Convert the lines from the first one through the line with "12: (464, 103)" into a Markdown table with the columns No. and Line, giving each line a row number and leaving out blank lines. Keep the pictures out of the answer.

Collection entries
BEGIN

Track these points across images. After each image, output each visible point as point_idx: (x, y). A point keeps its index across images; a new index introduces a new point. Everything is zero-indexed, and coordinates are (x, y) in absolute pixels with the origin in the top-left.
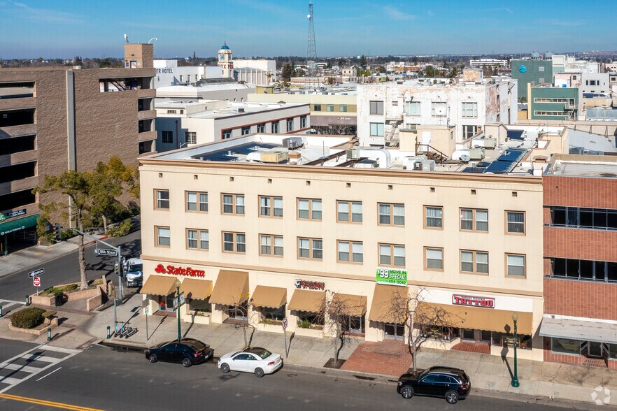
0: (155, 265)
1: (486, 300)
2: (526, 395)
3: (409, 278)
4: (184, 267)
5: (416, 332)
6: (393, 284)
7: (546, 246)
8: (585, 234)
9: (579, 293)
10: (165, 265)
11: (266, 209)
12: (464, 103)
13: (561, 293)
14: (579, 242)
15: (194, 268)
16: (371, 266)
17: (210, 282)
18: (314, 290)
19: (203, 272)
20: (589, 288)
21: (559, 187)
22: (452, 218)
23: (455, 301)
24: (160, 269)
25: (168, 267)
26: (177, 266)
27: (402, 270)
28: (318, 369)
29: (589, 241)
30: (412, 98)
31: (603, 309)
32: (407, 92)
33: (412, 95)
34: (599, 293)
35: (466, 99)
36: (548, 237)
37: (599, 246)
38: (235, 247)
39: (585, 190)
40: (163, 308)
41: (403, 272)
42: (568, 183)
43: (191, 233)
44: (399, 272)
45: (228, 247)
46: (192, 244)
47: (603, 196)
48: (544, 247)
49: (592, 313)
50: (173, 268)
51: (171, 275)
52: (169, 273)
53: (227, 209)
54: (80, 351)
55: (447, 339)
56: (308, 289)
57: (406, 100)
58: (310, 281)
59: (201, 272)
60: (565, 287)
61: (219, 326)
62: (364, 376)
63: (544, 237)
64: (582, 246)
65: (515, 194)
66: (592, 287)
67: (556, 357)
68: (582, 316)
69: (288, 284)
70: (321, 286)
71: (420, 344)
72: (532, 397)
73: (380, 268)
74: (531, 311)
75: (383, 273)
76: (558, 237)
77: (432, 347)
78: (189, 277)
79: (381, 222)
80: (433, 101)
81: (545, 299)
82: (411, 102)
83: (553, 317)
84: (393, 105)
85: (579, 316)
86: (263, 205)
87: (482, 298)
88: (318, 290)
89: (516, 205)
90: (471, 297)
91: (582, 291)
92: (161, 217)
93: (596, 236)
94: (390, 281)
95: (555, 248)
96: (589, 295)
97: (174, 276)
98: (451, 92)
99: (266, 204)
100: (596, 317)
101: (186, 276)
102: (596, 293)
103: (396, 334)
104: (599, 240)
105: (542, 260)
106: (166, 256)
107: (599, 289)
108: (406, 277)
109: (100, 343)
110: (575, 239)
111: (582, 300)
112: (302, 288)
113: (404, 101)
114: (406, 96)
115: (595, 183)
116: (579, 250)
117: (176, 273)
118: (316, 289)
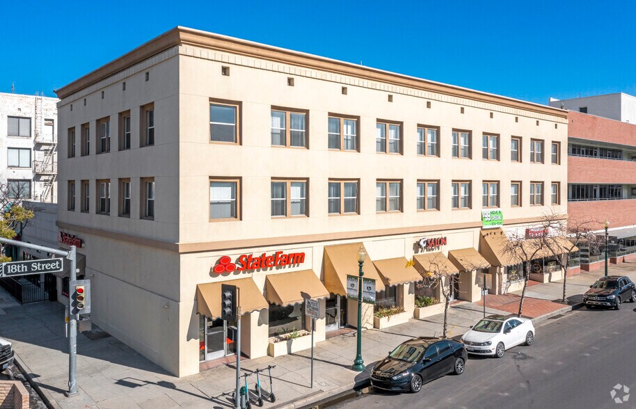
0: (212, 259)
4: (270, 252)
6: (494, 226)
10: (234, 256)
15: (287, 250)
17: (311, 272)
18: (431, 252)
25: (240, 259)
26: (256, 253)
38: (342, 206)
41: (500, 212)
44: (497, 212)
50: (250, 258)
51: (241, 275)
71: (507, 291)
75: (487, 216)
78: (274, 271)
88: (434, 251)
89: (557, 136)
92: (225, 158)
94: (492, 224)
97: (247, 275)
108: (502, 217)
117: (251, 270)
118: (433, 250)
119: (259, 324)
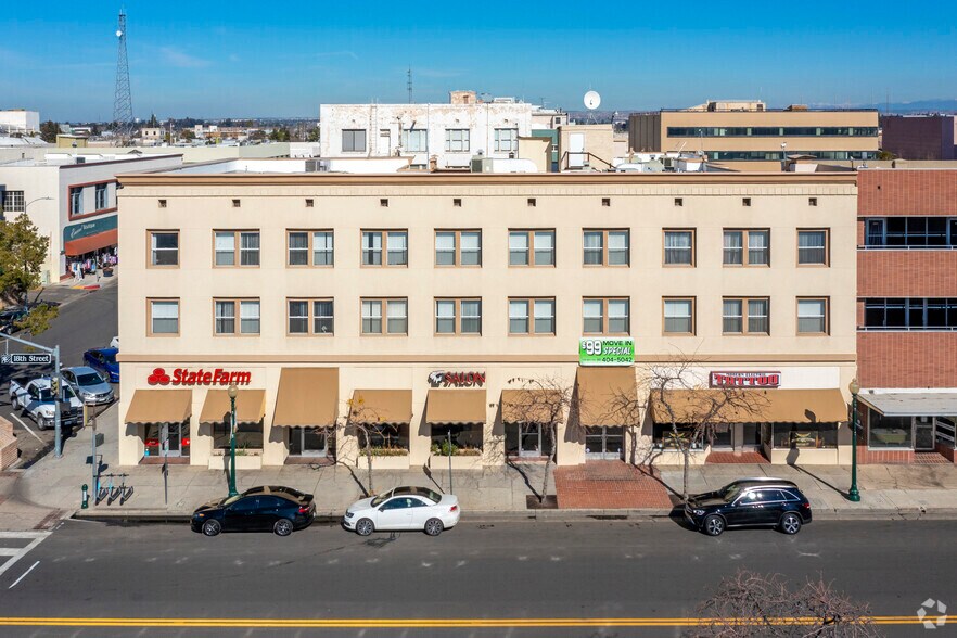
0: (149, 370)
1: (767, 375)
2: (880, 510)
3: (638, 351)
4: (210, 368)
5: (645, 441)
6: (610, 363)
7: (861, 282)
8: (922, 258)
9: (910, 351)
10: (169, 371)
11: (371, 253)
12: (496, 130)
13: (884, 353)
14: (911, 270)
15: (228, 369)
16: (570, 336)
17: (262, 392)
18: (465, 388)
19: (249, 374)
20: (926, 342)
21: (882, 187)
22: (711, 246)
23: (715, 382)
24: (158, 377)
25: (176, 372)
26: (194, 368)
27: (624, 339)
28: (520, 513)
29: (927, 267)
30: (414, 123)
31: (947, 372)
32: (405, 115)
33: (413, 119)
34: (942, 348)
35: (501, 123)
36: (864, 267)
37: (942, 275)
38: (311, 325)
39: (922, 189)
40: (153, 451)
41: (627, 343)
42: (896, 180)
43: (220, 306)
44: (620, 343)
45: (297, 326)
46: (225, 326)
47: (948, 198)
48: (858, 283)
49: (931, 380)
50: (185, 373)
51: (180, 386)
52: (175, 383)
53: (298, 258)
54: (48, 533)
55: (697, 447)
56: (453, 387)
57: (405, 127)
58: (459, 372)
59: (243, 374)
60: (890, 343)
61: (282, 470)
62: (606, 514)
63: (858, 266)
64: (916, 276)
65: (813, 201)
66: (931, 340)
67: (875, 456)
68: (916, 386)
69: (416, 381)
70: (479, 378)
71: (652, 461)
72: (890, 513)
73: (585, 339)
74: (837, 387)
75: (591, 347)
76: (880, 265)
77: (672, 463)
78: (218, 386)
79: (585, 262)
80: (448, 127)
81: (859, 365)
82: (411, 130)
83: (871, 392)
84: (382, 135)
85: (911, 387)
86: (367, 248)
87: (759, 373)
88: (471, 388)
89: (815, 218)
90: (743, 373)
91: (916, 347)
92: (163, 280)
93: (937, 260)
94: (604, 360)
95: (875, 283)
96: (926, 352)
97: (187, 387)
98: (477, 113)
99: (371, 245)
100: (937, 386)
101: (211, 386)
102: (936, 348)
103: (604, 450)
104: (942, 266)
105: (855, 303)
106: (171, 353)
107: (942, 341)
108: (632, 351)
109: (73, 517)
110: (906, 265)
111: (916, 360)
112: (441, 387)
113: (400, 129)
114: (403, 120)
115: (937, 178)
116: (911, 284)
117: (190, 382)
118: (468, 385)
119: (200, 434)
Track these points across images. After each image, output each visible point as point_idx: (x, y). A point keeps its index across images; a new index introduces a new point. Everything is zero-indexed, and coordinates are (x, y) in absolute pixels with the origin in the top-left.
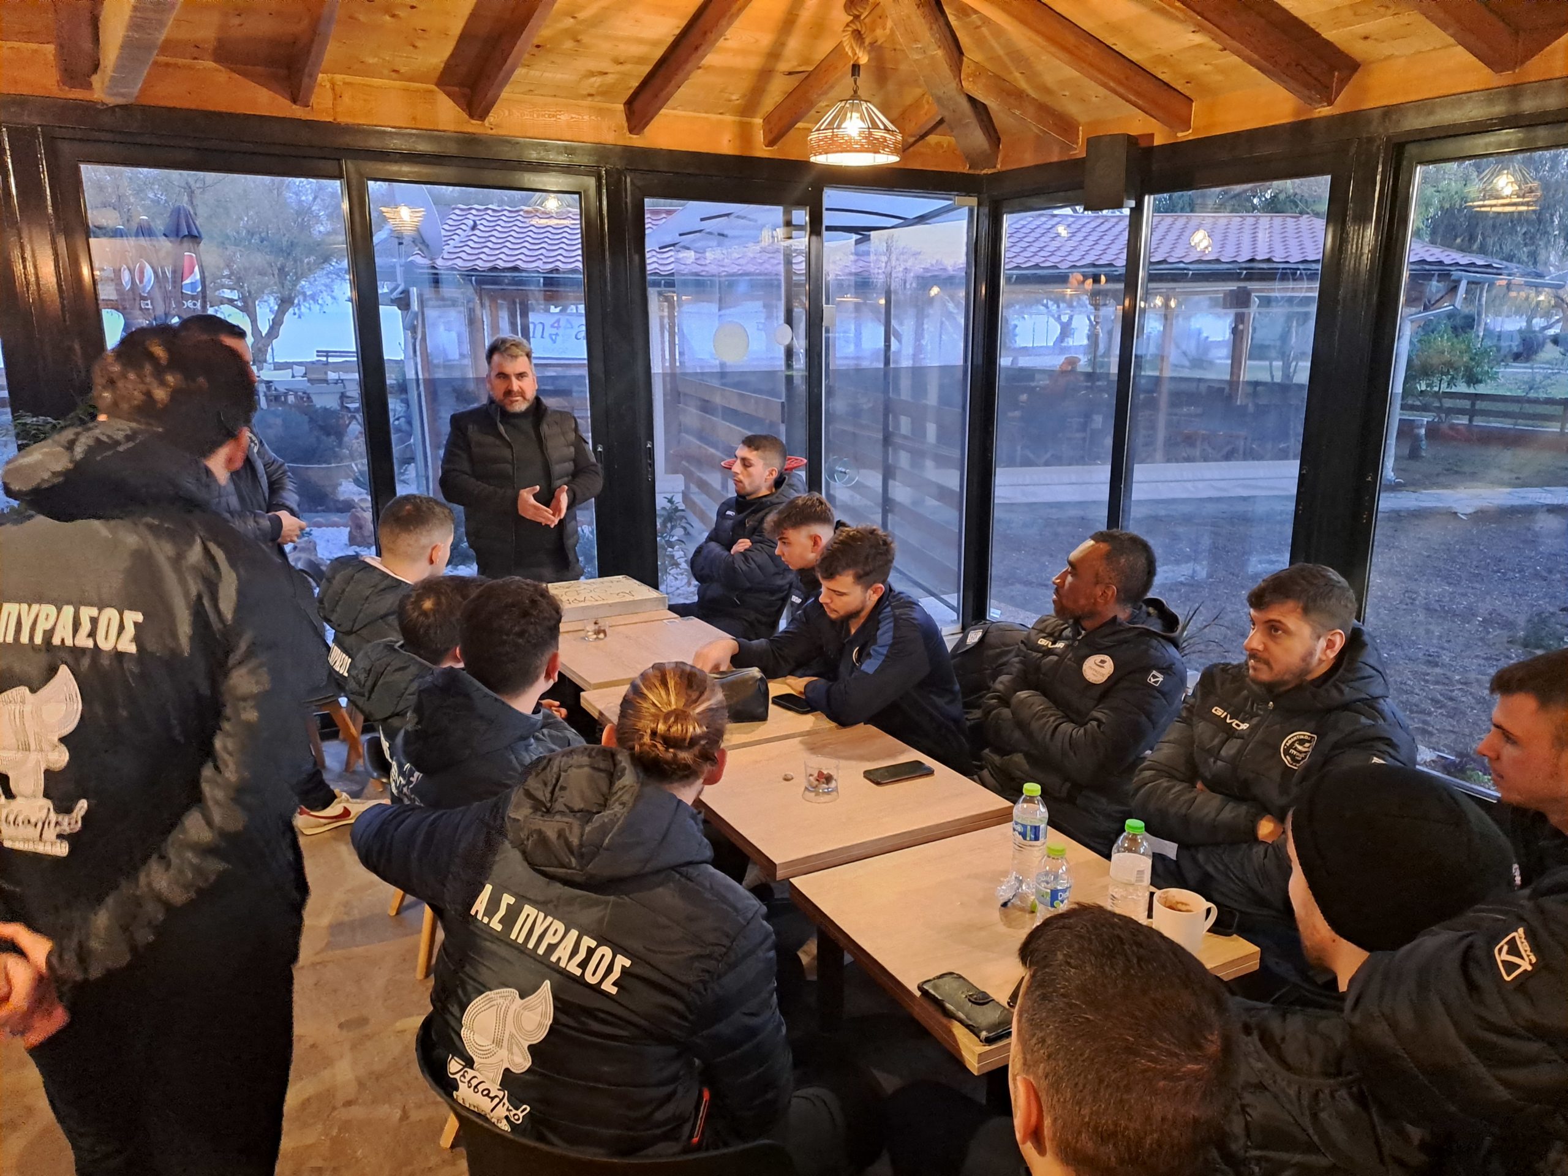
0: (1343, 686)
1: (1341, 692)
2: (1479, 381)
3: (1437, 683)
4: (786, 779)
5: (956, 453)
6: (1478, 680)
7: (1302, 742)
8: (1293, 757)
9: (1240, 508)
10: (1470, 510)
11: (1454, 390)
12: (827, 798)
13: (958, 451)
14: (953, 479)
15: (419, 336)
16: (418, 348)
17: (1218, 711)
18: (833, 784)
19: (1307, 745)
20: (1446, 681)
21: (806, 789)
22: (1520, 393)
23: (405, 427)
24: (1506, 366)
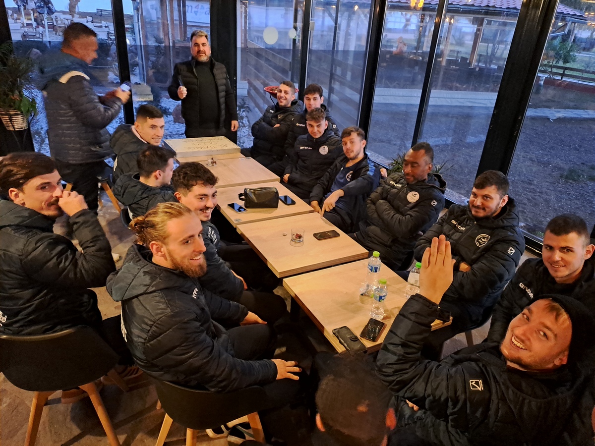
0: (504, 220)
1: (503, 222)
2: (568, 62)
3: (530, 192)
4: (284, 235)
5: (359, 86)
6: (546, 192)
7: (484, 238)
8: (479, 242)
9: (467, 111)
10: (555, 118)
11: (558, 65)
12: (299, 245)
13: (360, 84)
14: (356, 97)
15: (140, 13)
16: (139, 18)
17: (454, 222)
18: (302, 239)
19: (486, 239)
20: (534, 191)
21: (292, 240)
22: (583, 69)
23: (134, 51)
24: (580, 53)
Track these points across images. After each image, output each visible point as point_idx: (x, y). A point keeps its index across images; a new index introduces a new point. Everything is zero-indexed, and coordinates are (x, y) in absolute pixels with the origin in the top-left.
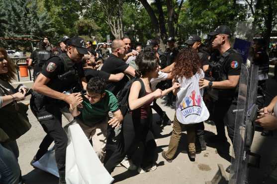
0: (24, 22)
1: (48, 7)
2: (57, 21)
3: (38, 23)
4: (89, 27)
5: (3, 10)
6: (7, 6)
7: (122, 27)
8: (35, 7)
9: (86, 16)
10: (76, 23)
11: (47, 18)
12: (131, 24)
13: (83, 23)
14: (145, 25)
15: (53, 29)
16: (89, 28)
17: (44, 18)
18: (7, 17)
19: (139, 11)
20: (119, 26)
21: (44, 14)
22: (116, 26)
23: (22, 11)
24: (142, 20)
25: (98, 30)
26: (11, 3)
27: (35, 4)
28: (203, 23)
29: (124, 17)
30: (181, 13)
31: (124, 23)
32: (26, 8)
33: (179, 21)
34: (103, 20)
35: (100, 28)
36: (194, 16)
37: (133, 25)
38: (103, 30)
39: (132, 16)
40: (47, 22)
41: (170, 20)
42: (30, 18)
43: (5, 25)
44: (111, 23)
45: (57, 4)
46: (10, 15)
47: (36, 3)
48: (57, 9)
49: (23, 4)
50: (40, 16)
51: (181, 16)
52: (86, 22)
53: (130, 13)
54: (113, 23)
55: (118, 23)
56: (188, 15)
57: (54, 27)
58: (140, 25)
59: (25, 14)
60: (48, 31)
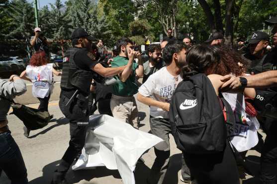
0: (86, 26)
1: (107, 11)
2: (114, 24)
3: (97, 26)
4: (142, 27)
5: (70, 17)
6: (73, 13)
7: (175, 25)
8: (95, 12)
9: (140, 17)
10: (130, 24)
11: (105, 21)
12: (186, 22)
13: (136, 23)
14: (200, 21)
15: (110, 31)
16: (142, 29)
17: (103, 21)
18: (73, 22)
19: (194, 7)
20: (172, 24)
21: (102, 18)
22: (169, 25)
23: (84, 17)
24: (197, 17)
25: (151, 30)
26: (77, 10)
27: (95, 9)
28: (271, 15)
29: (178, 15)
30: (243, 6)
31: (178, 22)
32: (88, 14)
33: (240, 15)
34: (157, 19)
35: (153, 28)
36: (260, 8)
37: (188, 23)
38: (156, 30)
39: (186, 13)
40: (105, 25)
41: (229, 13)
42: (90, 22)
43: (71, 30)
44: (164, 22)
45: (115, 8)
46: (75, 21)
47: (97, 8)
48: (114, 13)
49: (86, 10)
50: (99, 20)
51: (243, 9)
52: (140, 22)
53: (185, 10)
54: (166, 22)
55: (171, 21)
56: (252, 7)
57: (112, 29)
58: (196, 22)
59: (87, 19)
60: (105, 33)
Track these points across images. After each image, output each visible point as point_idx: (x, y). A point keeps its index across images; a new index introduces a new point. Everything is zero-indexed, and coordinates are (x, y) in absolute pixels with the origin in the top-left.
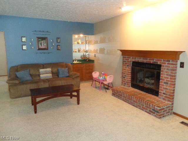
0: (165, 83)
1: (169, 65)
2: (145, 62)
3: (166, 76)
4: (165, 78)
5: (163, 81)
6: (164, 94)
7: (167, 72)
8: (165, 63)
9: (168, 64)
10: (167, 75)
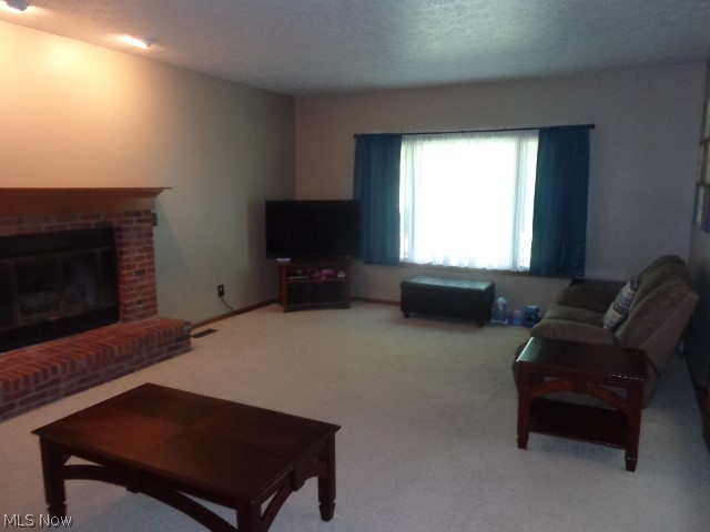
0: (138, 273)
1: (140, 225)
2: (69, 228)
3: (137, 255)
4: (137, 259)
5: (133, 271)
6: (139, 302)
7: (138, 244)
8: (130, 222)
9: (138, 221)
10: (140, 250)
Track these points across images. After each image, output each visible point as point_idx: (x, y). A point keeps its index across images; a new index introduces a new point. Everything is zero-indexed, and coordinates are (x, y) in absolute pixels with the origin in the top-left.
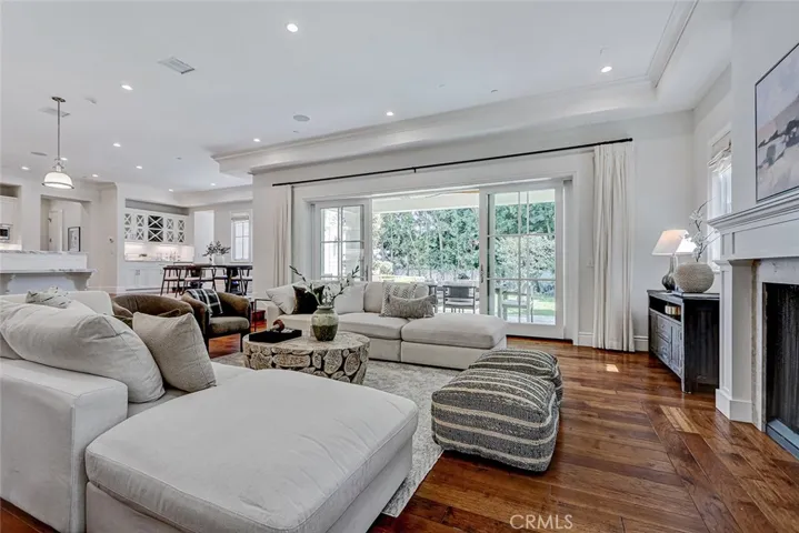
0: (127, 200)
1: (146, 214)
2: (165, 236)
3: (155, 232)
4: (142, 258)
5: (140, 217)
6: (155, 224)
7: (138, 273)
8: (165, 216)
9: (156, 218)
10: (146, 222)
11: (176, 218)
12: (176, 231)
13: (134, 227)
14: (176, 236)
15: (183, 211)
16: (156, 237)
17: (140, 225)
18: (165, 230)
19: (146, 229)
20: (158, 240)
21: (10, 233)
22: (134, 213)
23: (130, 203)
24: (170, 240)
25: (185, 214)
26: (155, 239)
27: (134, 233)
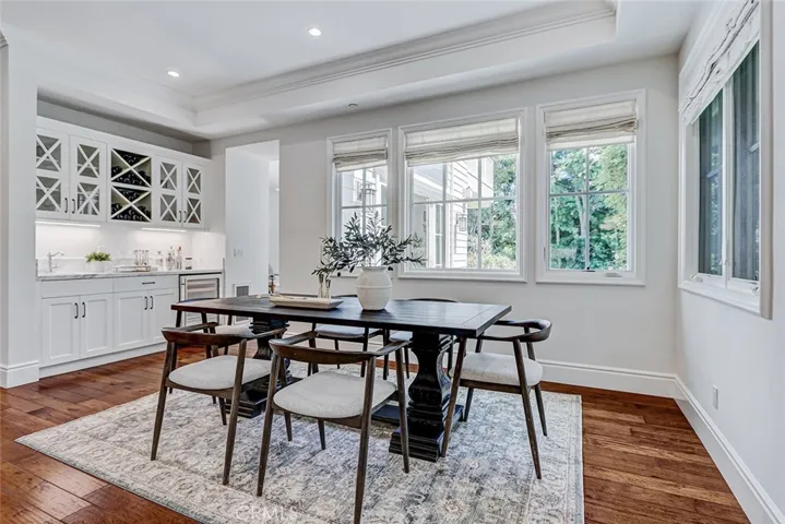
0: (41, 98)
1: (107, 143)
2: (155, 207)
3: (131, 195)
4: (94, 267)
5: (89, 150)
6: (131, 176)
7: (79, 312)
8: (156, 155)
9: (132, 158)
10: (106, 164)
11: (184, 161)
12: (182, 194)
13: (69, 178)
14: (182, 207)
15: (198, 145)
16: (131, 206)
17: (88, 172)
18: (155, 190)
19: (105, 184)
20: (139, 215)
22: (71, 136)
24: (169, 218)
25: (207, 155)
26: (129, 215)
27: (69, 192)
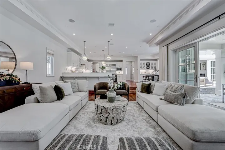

END

_Output of the task_
| No. | Line |
|---|---|
| 1 | Track these points across images. After each image, output each visible point as point_idx: (x, y). A point keeps its index across images; a new index introduces a new point. Everything is zero-indexed, and coordinates are (x, y) in absolute pixels with the origin in the top-left. |
| 2 | 0: (155, 265) |
| 3 | 1: (486, 300) |
| 4 | 2: (526, 395) |
| 5 | 3: (409, 278) |
| 6 | 4: (184, 267) |
| 7 | 5: (416, 332) |
| 8 | 6: (393, 284) |
| 9 | 7: (546, 246) |
| 10 | 8: (585, 234) |
| 11 | 9: (579, 293) |
| 12 | 10: (165, 265) |
| 13 | 11: (266, 209) |
| 14 | 12: (464, 103) |